Transcribed page text:
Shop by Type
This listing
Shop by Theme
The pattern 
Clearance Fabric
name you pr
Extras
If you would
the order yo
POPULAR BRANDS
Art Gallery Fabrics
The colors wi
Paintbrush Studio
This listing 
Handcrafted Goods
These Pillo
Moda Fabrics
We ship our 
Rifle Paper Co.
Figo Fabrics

---

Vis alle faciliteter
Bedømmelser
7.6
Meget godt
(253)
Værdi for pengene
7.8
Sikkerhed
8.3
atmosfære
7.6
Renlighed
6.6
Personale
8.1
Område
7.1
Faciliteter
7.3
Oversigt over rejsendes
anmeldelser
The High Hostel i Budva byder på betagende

--

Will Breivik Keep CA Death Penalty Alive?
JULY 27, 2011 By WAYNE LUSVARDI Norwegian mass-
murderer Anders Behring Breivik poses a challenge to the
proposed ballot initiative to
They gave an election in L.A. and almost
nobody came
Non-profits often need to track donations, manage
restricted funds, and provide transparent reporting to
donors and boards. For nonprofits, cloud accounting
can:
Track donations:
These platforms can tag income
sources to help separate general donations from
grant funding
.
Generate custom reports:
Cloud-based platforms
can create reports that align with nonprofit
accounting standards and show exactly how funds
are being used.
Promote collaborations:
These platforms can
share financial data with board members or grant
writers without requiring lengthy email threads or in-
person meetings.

▸ **EXERCISE DIRECTIONS**:
Update the data from the line with "Shop by Type" to the line with "Figo Fabrics", changing "listing" to "item" and keeping everything else the same.

▸ **TASK RESULT**:
Shop by Type
This item
Shop by Theme
The pattern 
Clearance Fabric
name you pr
Extras
If you would
the order yo
POPULAR BRANDS
Art Gallery Fabrics
The colors wi
Paintbrush Studio
This item 
Handcrafted Goods
These Pillo
Moda Fabrics
We ship our 
Rifle Paper Co.
Figo Fabrics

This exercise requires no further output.